The team also engineered mice in which they could use the cancer drug tamoxifen to knock out RANK at the start of puberty, when the animals were 4 weeks old. Because tamoxifen affects the hypothalamic-pituitary-gonadal axis in females, the researchers tested only male mice, about half of which were infertile as adults. Many showed reduced testicular weight.
A genetic analysis of 564 people who have congenital hypogonadotropic hypogonadism, a condition characterized by low levels of gonadotropins and sex hormones, and often infertility, revealed that 6 of them (1 percent of the cohort) have a pathogenic variant in the RANK gene.
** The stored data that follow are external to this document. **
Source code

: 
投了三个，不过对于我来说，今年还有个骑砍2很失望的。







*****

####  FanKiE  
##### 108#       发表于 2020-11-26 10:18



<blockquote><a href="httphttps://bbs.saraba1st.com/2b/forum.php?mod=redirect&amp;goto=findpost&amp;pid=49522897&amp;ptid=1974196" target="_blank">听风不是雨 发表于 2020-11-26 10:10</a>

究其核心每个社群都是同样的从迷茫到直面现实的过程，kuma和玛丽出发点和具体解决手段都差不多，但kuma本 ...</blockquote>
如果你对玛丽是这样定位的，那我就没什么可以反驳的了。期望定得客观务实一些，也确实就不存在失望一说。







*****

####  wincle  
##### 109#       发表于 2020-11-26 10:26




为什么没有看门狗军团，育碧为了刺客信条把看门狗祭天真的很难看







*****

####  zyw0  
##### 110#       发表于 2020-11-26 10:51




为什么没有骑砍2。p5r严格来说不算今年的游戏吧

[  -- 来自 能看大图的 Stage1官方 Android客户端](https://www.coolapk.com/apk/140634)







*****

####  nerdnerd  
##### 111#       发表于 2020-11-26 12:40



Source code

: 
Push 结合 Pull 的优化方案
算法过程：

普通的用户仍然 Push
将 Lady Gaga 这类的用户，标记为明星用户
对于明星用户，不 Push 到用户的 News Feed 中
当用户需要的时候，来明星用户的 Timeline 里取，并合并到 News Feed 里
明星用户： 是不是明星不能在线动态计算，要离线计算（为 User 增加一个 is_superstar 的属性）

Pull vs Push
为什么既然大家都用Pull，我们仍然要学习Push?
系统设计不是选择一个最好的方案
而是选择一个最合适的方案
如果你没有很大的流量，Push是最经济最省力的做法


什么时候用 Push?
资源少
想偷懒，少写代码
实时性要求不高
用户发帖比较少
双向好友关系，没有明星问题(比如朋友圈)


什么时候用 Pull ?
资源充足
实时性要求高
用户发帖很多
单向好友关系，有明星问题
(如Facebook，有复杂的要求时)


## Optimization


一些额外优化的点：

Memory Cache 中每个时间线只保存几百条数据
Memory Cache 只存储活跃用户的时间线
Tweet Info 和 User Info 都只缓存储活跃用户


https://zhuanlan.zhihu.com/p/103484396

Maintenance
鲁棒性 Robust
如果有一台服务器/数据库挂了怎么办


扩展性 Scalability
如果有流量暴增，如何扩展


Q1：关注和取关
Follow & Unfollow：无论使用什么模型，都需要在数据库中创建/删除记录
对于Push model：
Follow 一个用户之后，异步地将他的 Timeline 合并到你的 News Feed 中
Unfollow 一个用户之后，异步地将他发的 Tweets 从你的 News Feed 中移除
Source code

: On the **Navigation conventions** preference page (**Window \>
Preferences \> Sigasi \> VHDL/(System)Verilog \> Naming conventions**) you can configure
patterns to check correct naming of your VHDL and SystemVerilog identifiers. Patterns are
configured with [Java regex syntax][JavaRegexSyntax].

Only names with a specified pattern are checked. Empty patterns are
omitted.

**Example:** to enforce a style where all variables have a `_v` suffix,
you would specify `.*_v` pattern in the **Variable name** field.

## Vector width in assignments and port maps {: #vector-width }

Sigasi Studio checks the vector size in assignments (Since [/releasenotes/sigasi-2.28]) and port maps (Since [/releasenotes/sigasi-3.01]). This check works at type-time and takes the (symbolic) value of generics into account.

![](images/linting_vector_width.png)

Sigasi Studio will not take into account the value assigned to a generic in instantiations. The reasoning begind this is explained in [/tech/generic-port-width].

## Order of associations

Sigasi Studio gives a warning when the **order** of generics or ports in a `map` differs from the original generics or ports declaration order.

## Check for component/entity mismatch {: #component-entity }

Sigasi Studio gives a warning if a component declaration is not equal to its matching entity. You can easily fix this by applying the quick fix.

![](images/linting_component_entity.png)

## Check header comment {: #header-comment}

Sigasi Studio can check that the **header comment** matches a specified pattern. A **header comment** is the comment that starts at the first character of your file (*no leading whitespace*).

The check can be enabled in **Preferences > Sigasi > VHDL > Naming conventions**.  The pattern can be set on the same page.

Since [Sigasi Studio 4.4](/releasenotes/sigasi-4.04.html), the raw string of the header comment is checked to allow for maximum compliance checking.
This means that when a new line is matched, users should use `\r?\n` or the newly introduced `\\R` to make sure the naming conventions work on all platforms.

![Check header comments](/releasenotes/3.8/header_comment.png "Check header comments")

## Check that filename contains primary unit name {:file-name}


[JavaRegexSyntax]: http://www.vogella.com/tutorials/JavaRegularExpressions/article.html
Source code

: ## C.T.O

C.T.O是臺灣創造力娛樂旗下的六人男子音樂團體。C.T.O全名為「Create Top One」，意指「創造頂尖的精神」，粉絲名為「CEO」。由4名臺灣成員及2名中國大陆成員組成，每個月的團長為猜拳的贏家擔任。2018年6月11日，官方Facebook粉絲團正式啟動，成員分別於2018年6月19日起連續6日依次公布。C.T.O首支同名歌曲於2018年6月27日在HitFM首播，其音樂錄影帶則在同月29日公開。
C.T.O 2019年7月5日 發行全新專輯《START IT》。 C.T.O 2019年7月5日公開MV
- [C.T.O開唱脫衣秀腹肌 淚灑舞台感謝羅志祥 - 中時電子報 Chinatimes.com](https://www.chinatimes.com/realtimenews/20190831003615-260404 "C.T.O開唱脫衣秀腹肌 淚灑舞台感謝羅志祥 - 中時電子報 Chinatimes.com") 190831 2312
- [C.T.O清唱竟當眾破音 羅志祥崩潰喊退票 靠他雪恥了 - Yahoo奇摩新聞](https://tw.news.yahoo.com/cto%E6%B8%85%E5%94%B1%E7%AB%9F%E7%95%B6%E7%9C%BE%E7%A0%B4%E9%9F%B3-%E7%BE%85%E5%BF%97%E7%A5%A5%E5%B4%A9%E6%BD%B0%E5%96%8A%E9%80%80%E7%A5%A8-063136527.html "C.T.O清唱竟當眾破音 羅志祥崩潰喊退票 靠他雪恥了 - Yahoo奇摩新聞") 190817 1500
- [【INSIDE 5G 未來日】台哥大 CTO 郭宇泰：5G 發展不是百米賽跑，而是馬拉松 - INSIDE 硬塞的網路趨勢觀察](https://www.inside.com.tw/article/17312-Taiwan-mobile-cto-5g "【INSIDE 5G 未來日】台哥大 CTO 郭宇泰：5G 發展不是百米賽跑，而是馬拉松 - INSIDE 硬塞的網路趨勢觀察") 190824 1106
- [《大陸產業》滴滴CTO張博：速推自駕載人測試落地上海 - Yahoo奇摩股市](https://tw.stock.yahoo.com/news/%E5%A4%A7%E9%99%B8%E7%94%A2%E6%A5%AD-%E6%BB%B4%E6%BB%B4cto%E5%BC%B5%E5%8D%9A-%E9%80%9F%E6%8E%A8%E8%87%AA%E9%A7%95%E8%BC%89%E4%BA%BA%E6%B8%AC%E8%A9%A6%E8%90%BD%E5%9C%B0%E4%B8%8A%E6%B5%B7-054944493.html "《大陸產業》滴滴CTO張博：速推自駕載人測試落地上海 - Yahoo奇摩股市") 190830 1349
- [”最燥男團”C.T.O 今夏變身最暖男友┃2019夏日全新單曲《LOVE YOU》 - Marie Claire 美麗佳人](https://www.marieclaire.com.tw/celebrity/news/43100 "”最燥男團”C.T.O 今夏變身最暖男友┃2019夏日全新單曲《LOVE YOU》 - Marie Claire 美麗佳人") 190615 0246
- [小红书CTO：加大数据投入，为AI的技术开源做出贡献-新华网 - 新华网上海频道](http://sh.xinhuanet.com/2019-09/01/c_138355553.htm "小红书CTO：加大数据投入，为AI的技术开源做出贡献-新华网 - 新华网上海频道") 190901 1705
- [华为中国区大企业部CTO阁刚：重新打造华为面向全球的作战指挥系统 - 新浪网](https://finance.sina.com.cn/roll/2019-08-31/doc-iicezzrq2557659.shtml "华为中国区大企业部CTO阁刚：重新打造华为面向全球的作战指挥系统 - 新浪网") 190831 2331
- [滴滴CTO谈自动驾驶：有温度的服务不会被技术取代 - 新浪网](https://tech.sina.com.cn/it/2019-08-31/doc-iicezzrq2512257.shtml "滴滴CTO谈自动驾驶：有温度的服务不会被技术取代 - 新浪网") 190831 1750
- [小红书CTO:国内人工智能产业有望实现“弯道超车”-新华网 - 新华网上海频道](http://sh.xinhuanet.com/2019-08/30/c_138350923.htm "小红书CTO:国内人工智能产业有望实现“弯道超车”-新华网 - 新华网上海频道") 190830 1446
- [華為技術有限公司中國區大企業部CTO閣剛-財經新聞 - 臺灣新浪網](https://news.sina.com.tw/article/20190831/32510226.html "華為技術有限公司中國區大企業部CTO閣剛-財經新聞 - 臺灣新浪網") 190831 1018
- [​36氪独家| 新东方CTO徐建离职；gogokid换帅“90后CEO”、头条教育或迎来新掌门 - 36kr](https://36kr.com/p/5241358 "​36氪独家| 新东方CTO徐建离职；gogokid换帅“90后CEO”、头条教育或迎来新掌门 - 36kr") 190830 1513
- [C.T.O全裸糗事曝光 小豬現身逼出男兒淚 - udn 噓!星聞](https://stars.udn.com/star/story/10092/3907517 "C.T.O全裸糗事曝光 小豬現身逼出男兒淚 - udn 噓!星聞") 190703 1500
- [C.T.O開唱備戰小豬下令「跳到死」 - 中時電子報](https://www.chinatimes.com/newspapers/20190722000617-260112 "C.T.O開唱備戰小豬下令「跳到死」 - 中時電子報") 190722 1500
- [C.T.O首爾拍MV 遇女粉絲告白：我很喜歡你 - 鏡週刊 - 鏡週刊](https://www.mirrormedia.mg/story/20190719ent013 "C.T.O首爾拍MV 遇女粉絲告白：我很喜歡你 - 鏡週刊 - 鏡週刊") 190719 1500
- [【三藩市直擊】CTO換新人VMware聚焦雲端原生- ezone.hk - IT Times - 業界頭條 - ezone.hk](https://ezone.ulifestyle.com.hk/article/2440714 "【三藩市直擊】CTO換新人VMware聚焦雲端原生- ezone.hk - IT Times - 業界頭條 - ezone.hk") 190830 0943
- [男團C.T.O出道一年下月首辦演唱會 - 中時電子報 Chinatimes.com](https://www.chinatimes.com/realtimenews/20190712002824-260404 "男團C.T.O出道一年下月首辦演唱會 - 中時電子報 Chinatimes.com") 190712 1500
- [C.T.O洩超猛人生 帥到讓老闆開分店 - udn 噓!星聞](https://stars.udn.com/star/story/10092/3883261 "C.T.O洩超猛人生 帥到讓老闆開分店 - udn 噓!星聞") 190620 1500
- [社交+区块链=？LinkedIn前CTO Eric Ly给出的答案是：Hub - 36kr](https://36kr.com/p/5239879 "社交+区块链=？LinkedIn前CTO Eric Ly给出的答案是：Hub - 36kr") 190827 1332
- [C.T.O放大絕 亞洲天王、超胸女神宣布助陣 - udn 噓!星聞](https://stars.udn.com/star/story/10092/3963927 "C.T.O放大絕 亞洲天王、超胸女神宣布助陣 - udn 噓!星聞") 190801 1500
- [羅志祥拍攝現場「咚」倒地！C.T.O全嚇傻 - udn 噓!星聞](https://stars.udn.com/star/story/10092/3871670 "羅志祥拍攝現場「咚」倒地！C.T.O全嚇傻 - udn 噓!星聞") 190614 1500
“Congenital hypogonadotropic hypogonadism is a human disease that displays the same symptoms or phenotype as the mouse model. And we found RANK mutations in these patients, showing RANK is related to human disease,” Collado-Solé says.
RANK is mainly expressed in microglia, according to the team’s analyses of transcriptomic data from mice and humans. Treating pubertal mice of both sexes with a drug called PLX3397 to deplete microglia led to decreases in testicular weight in males and the number of corpora lutea in females. The team found similar changes occurred in mice engineered to lack RANK in only their microglia. These mice also showed reduced GnRH expression.
What’s more, RANK deletion from all cells starting at puberty in male mice led to structural changes in microglia: The cells were smaller than usual, had fewer processes and made fewer contacts with GnRH neurons. These neurons also reacted less to kisspeptin, the protein that stimulates the production of GnRH.
Future research should tease apart “the control mechanism for initiating RANK activity in microglia,” Ciernia says.